Devoted to the Propagation and Defense of New Testament Christianity
May 3, 1956

The Scope And Limitation Of Elders' Authority

John T. Lewis, Birmingham, Alabama

The term church is used in the universal, and also in the local sense. The universal church includes all baptized believers. The local church is made up with baptized believers who meet together at an appointed place and at designated times to worship and carry on God's work.

There is not the remotest idea in God's word about a universal or brotherhood eldership. In Philippians 1:1 Paul says: "Paul and Timothy, servants of Christ Jesus, to all the saints in Christ Jesus that are at Philippi, with the bishops and deacons." This is the New Testament idea of the local church with its bishops and deacons, and it is the only idea or way that we should ever think, preach, or write about the church or the elders. That is if the church is local, the elders must be local.

In Acts 20:17, 18 Luke says: "And from Miletus he (Paul) sent to Ephesus, and called to him the elders of the church. And when they were come to him, he said unto them." All he said to them was confined strictly to the conditions in the church at Ephesus, in which the Holy Spirit had made them bishops. There was no way by which those elders could have gotten the idea that their bishopric extended over "all Asia," much less over all the world, or brotherhood. In verse twenty-eight Paul says: "Take heed unto yourselves, and to all the flock, in which the Holy Spirit hath made you bishops, to feed the church of the Lord which he purchased with his own blood." I do not believe that any conscientious person can read into Paul's statements that the elders at Ephesus could delegate any part of their authority, or responsibility, to look after both the temporal and spiritual needs of the church at Ephesus to any other elders on the face of the earth, or to any organization other than the church.

"The elders therefore among you I exhort who am a fellow elder, and a witness of the sufferings of Christ, who am also a partaker of the glory that shall be revealed: Tend the flock of God which is among you, exercising the oversight, not of constraint, but willingly, according to the will of God; nor yet for filthy lucre, but of a ready mind; neither as lording it over the charge allotted to you, but making yourselves ensamples to the flock. And when the chief Shepherd shall be manifested, ye shall receive the crown of glory that fadeth not away." 1 Pet. 5:1-4. I am not a Greek scholar but God has endowed me with enough intelligence to know that inspiration, in the above scripture, has limited the authority of elders "to the flock of God which is among you." And in doing this I do not believe that the Holy Spirit made Peter either a "hobby rider" or a "Sommerite."

In James 1:27 we read: "Pure religion and undefiled before our God and Father is this, to visit the fatherless and widows in their affliction, and to keep oneself unspotted from the world." Therefore every congregation, whose elders are not looking after the temporal needs of the "fatherless and widows" among them, has not the "pure and undefiled religion." I am not "President emeritus" of any great college "among us," but I know "this is that" which James was teaching, and if all congregations were looking after the needy "among them," there would not be enough institutional gas to float one organizational gas bag outside the church, of which we have many today.

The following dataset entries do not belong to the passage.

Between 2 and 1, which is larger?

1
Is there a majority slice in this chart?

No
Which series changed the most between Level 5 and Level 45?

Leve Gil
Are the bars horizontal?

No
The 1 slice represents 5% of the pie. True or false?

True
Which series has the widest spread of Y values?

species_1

In Matthew 25:31-46 Jesus Christ slides the curtain aside and lets us view the final judgment. In telling us how we serve him, he says, in verse forty: 'And the king shall answer and say unto them, Verily I say unto you, inasmuch as ye did it unto one of these my brethren, even these least, ye did it unto me." We should always be ready to do good unto all men, but we serve Jesus Christ by serving our (His) brethren.

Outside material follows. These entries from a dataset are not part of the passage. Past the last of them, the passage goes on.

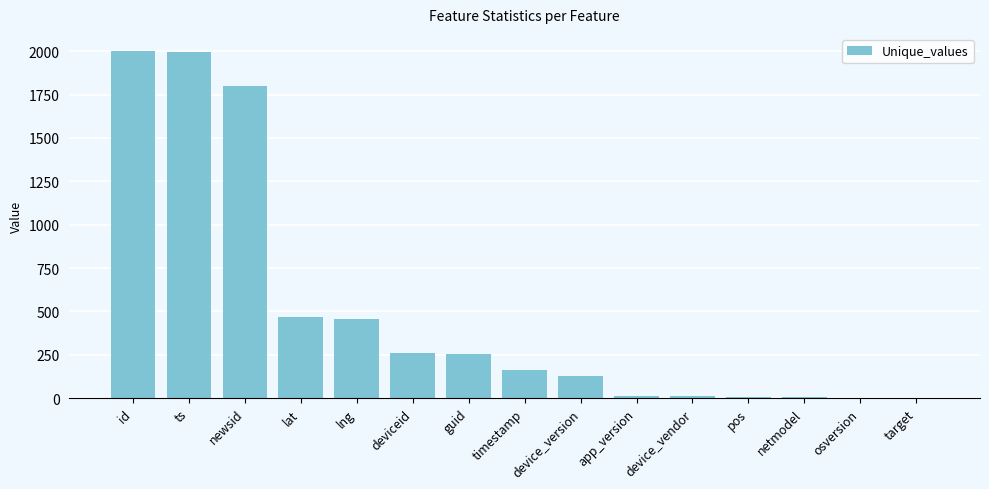

What is the maximum value shown in the chart?

2000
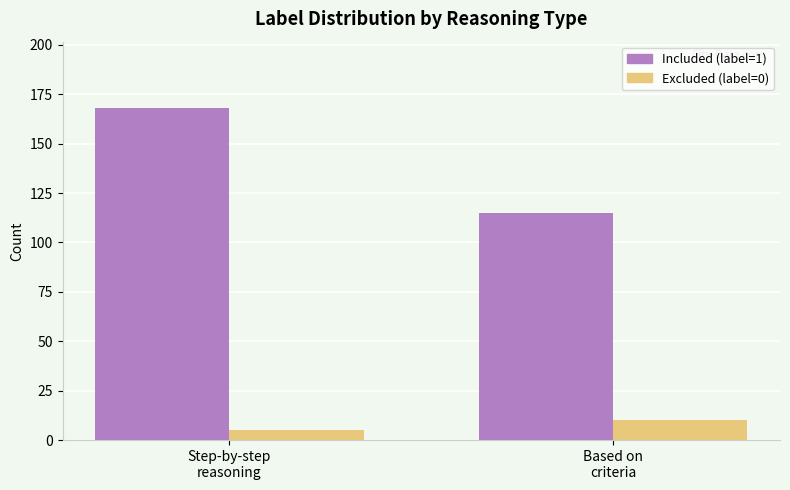

What are all the series names shown in the legend?

Included (label=1), Excluded (label=0)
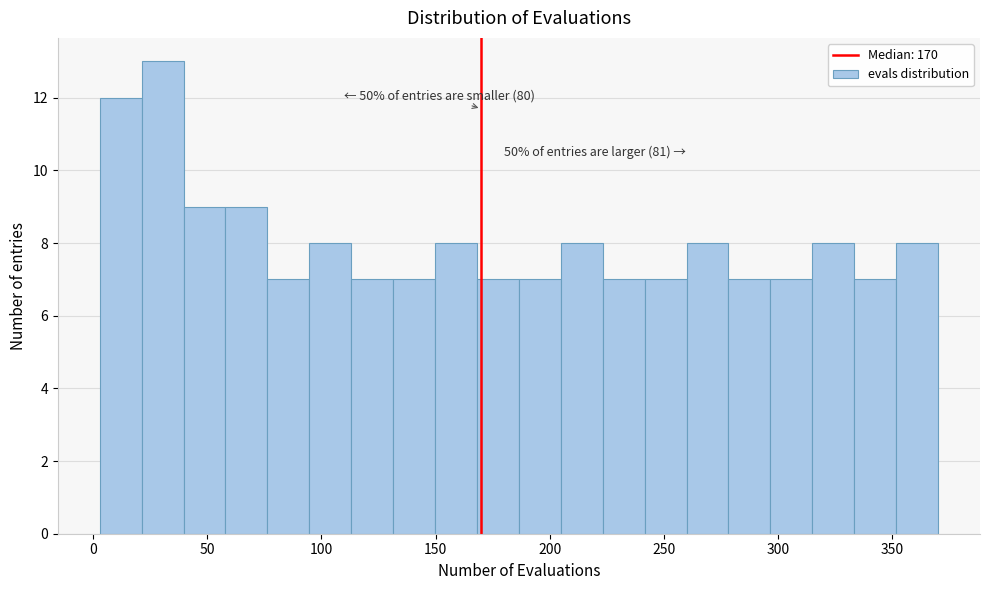

Read against the x-axis, roughly where is the centre of the tallest bar?

30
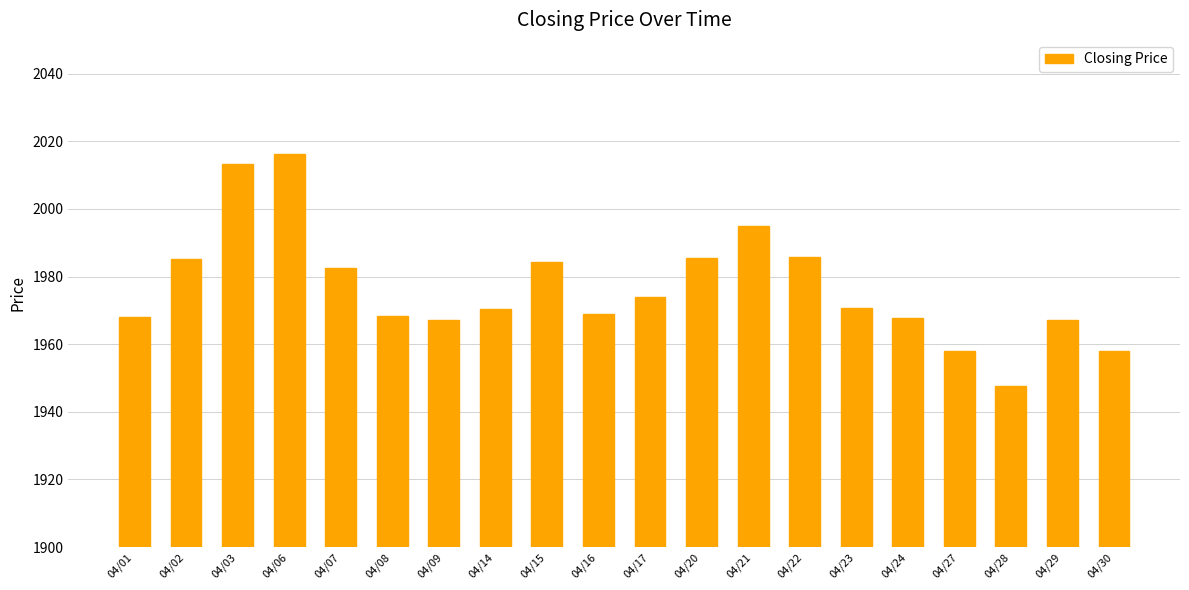

What is the sum of the values at 04/16 and 04/09?

3935.9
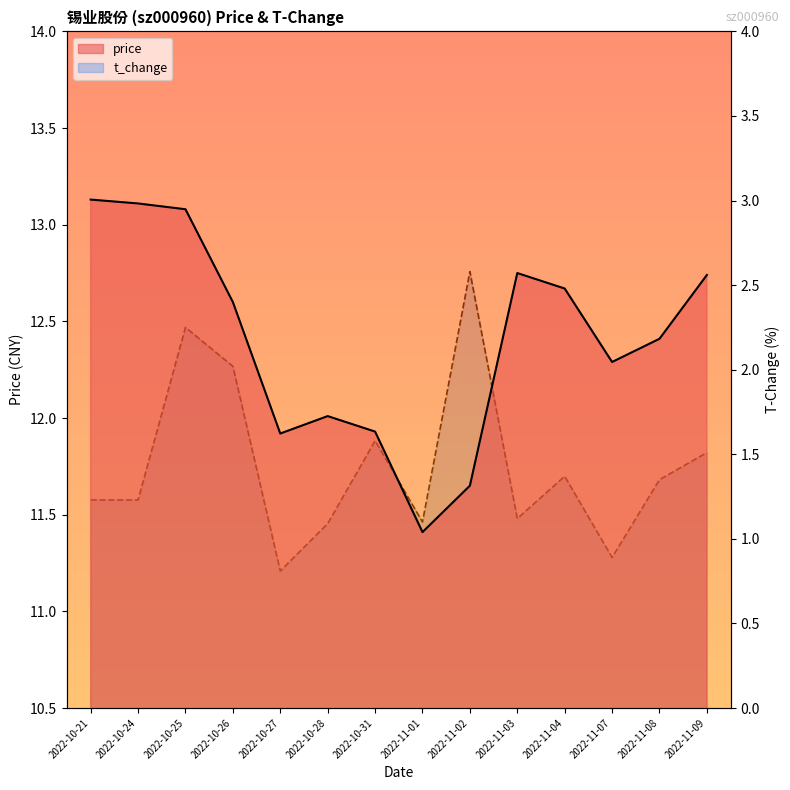

Is the value of t_change at 2022-11-04 greater than the value of price at 2022-11-04?

No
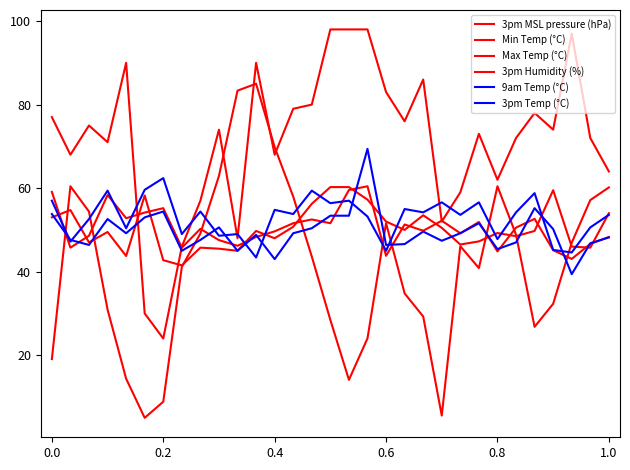

True or false: 3pm Humidity (%) has more than 1 points higher than both neighbors.

True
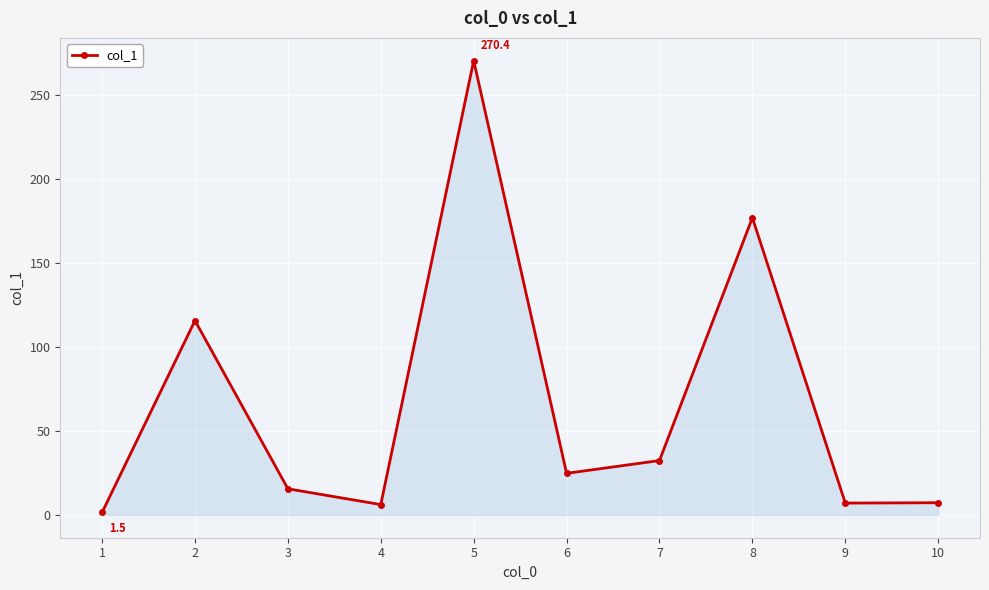

What is the maximum value shown in the chart?

270.4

I am in my forty-ninth year in Birmingham. The first ten years I was the only gospel preacher in a hundred miles of the city giving all his time to preaching and teaching God's word. During those early years not one dime was ever sent here for my support. I have seen the cause of Christ grow here from a few faithful members worshiping in the third loft of a grocery store to more than twenty congregations with several hundred thousand dollars worth of church property. There are also more than twenty gospel preachers in this field now. This does not include the colored congregations and preachers, of which there are several. The congregations in Birmingham are not only carrying their own work, but the most of them are helping build meeting houses and supporting preachers in other fields. If there has ever been an orphan, a widow, or any needy person in any congregation in Birmingham that has gone without food and clothing, I have never heard of it, and I do not believe the congregation knew about it.

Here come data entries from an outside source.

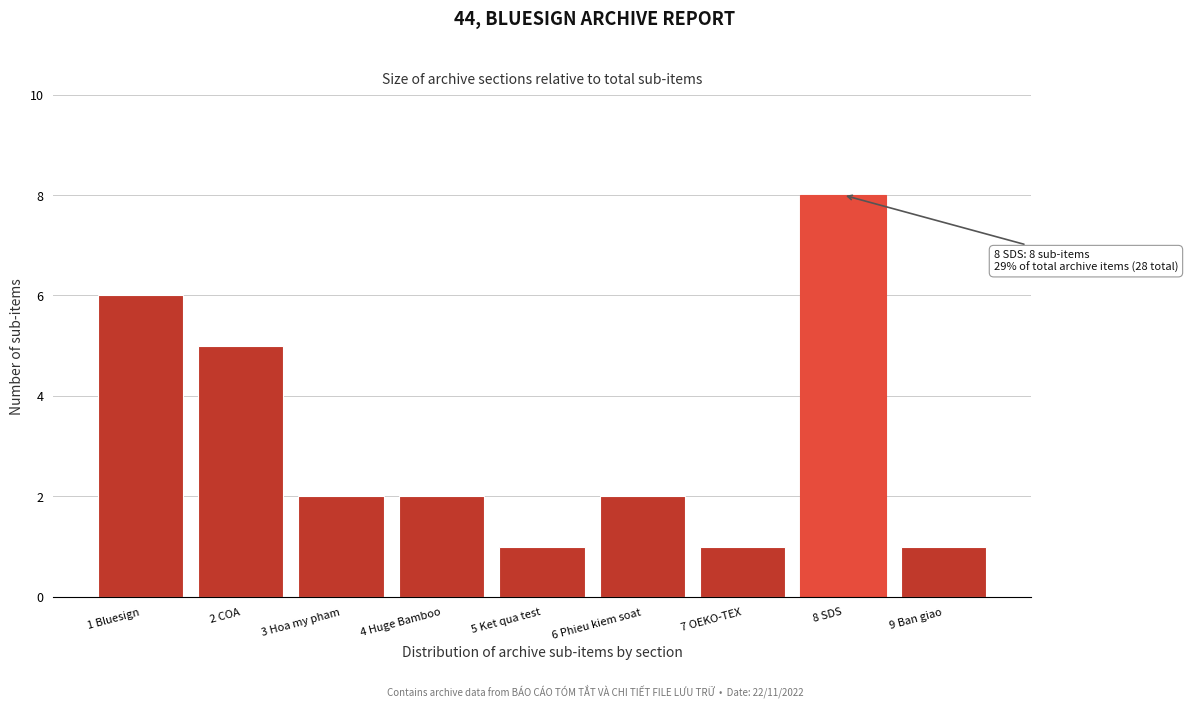

Reading left to right, what are all the values shown in this chart?

1 Bluesign=6	2 COA=5	3 Hoa my pham=2	4 Huge Bamboo=2	5 Ket qua test=1	6 Phieu kiem soat=2	7 OEKO-TEX=1	8 SDS=8	9 Ban giao=1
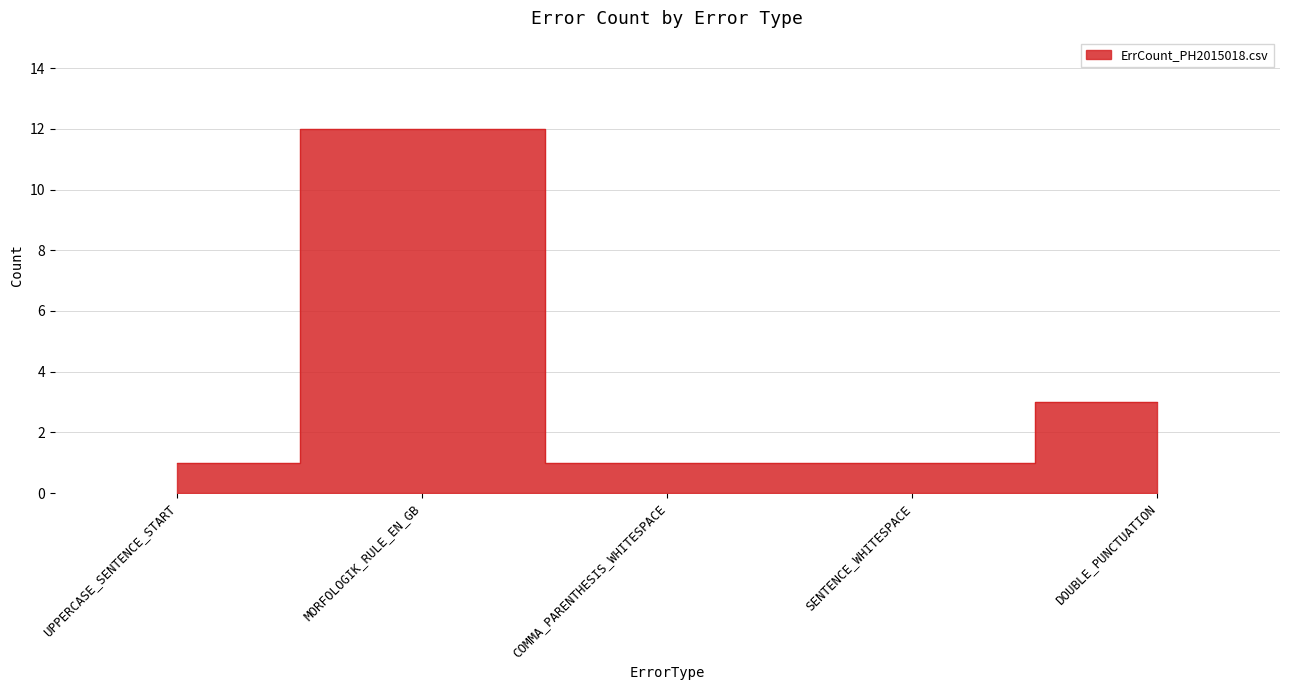

What is the smallest value displayed?

1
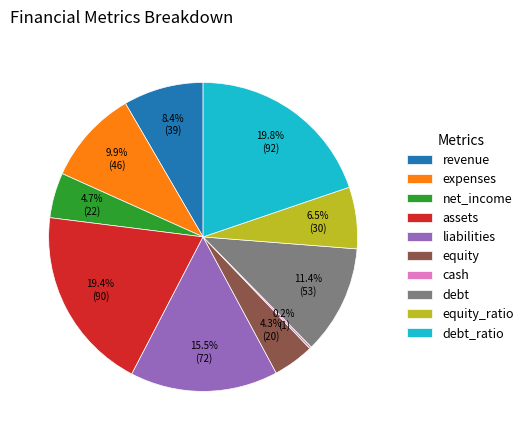

What portion of the pie excludes equity_ratio?

93.5%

Therefore nothing but an institutional gas bag, inflated with personal ego, would say that there are elders in any congregation in Birmingham that do not believe in having the gospel preached to the world, nor in caring for the widows and orphans among them. I hope Birmingham will never become a fertile field for the promotional, sponsoring, or institutional bugs to lay their eggs. And it never will so long as the elders believe in the wisdom of God's eternal purpose in establishing the church to carry the Gospel to all the world.